Einfach die Leute, die Stadt. Ann Arbor ist viel, viel kleiner, viel, viel ruhiger. Da ist keine Straßenbahn – solche Sachen eben. Kein geiler Dönerladen, wo man sich schnell noch was holen kann. Das sind so die kleinen Dinge, die ich vermisse. Darauf freue ich mich jetzt schon, wenn ich ein bisschen Pause habe und zurück nach Hause kommen kann. Das werde ich dann genießen. Aber vor allem vermisse ich die Menschen, mit denen ich in Berlin jeden Tag so abgehangen habe.

Mit wem von Alba haben Sie denn am meisten Kontakt?

Mit den Jungspunden natürlich. Mit Malte Delow, mit Jonas Mattisseck, mit Lorenz Brenneke. Auch mit den anderen Jungs, ich kriege schon mit, was die machen. Himar Ojeda (Alba-Sportdirektor, d.Red.) war einmal hier zu Besuch.

Wie intensiv haben Sie verfolgt, was Alba macht ohne Sie? In der Euroleague, in der Bundesliga? Haben Sie Spiele am Computer angeschaut?

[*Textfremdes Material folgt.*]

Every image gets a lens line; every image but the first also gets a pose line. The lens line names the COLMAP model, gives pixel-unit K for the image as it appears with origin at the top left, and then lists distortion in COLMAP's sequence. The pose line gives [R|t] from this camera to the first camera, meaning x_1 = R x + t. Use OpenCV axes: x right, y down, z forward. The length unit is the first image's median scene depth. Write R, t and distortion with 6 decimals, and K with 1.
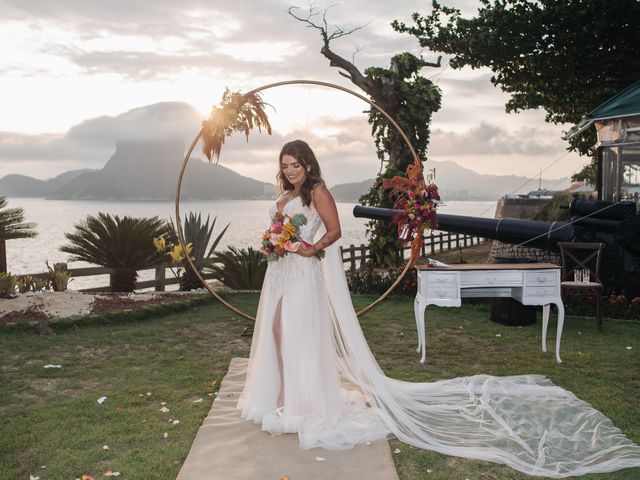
lens RADIAL K [[930.8, 0, 320.0], [0, 930.8, 240.0], [0, 0, 1]] dist [-0.196884, 0.016552]
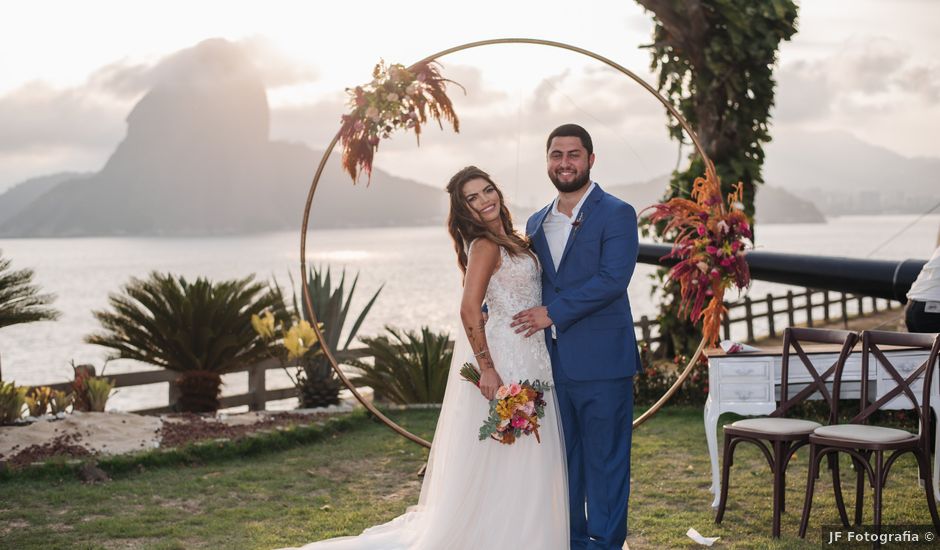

Gerade am Anfang der Saison habe ich tatsächlich viel gestreamt. Aber während unserer Saison ist das schwer, weil wir selbst sehr viele Spiele haben – und dann noch Hausaufgaben. Natürlich habe ich mir ein paar Spiele angesehen. Euroleague geht leider nicht, weil die Telekom erkennt, dass ich nicht in Europa bin, und dann kann man nicht zugucken, das ist ein bisschen fies für mich. Alba beeindruckt mich sehr dieses Jahr. Obwohl sie so viele Verletzte haben, spielen sie gut in der BBL und in der Euroleague, wo sie schon sehr oft gegen Topteams knapp verloren haben. Ich habe mich sehr gefreut, dass Alba den Pokal gewonnen hat. Das war fällig, das haben sie sich verdient.

Haben Sie das Finale live verfolgt?

Konnte ich leider nicht, weil ich zur gleichen Zeit selbst gespielt habe. Nur das letzte Viertel konnte ich sehen, das Ende also, und das war ja das Beste. Das war schon besonders.

Ist es für Sie eine Option, irgendwann zu Alba zurückzukehren? Oder sind solche Gedanken jetzt zu weit weg für Sie?

Es ist schon weit weg. Ich bin ja hierher gegangen, weil ich College spielen wollte. Und der Traum von wohl jedem Basketballer ist, irgendwann in der besten Liga der Welt zu spielen, in der NBA. Genauso ist es bei mir. Wenn ich die Chance bekomme, will ich sie auf jeden Fall nutzen. Aber da liegt sehr viel Arbeit vor mir, und man weiß nie, was passieren wird. Jetzt bin ich hier und probiere, mich durchzusetzen.

Jetzt sind Sie erst mal gebremst worden von einem Gegner, mit dem niemand gerechnet hatte. Bleibt mehr übrig als Enttäuschung von diesem traurigen Saisonende?

Ich denke schon. Dass man einfach dankbar sein muss, wenn man Basketball spielen kann. Wie geil das im Normalfall ist. Gerade an Tagen, an denen man mal keinen Bock auf Training hat, muss man sich daran erinnern, wie traurig es war, gar nicht spielen zu können. Das vergesse ich nicht.